◆ Passage ◆
╭──

4.7. Plotting and Statistical Testing II#
4.7.1. Plotting#
Making visualizations is a key part of EDAs. So in order to plot, we will use packages matplotlib
and seaborn
to make some nice-looking plots.
The type of plot made typically depends on the type of the data used, whether it is a discrete category or a continuous number, as well as the number of variables analysed in a single plot. We will go over some good plots for categorical data later in this section, but a reference table for common plots is given below.
One Variable |
Two Variables |
|
---|---|---|
Discrete |
Bar Plot |
Countplot, Jitterplot, Tornado/Butterfly Plot |
Continuous |
Histogram, Density, Dotplot |
Scatterplot, Fitted Curve, Density Plot |
One of Each |
Column Plot, Boxplot, Violin Plot |
Histograms#
Histograms are a good way of looking at the overall distribution of a single feature, or column.
#here we want to make a histogram of the age column in the dataset
#using matplotlib.pyplot
import matplotlib.pyplot as plt
#since we already removed NA values, we can get straight to plotting
plt.hist(df['age'], bins=20)
#add some labels
plt.xlabel('Age')
plt.ylabel('Frequency')
plt.title('Age Distribution of DHS Service Records')
plt.show()
Barplots#
To look at the distribution between distinct categories of a discrete variable, we can turn to bar plots. These can be vertical or horizontal, but with many categories, we will want to make the plot horizontal for readability.
import seaborn as sns
sns.countplot(y = df['RACE'])
plt.title('Race Distribution')
plt.ylabel('Race')
plt.xlabel('Frequency')
plt.show()
Scatter Plots#
For looking at the relationship between two numerical variables, we turn to scatterplots. We can also add trend lines if we think there may be a relationship between the two.
#make a scatterplot between age and number of services in the client_attributes dataset
sns.scatterplot(data = client_attributes, x = 'age', y = 'num_services', s = 2)
plt.title('Age vs Number of Services')
plt.xlabel('Age')
plt.ylabel('Number of Services')
plt.show()
Boxplots#
For looking at the relationship between two variables, one numeric and one categorical, we can use boxplots, which also give some information on the quartiles of the numeric variable.
#we want to make a boxplot of age, separated by gender
#we can use seaborn for this
import seaborn as sns
sns.boxplot(data = df, x = "GENDER", y = "age")
plt.title('Age Distribution of DHS Service')
plt.show()
Violin plots#
A variation on the boxplot is the violin plot, which shows the relative distributions of each of the groups you are examining.
#we want to make the same as above, but with violin plots
sns.violinplot(data = df, x = "GENDER", y = "age")
plt.title('Age Distribution of DHS Service')
plt.show()
4.7.2. Interpreting Plots#
Plotting is one thing, but plots alone do not make for good EDAs. Plots must be interpreted as well. This part can be subjective, but with each iteration of EDA, you will hopefully get better and better interpretations.
If we refer to the histogram of ages for this dataset, what can we interpret?

╰──

(Dataset entries)
╭──

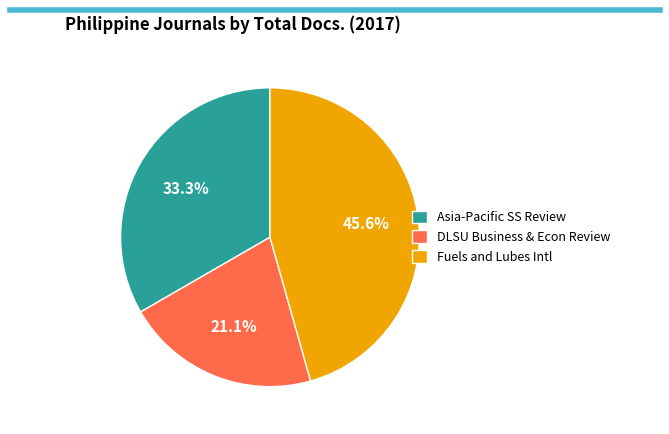

What portion of the pie excludes Fuels and Lubes Intl?

54.4%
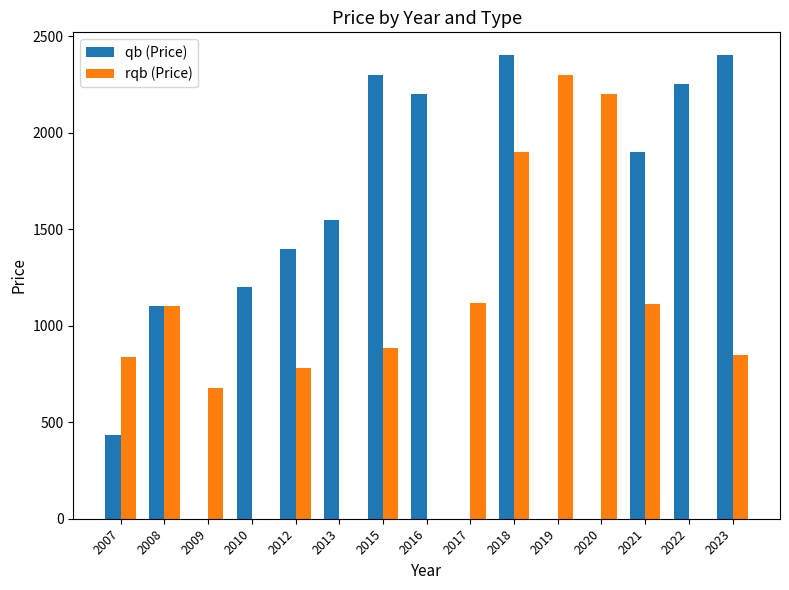

At which category is the sum across all series the highest?

2018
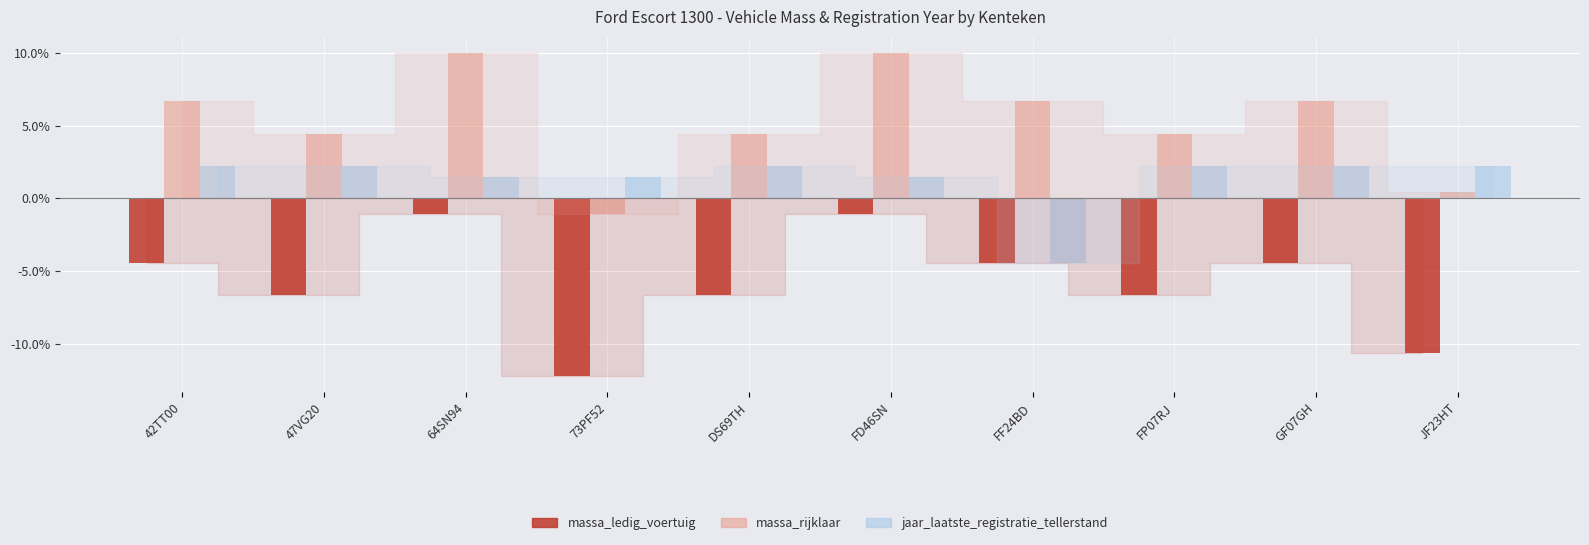

What are all the series names shown in the legend?

massa_ledig_voertuig, massa_rijklaar, jaar_laatste_registratie_tellerstand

╰──

◆ Exercise requirements ◆
Reproduce the plotting section above word for word, from "plt.title('Age Distribution of DHS Service Records')" to "plt.ylabel('Race')".

◆ Output of the exercise ◆
plt.title('Age Distribution of DHS Service Records')
plt.show()
Barplots#
To look at the distribution between distinct categories of a discrete variable, we can turn to bar plots. These can be vertical or horizontal, but with many categories, we will want to make the plot horizontal for readability.
import seaborn as sns
sns.countplot(y = df['RACE'])
plt.title('Race Distribution')
plt.ylabel('Race')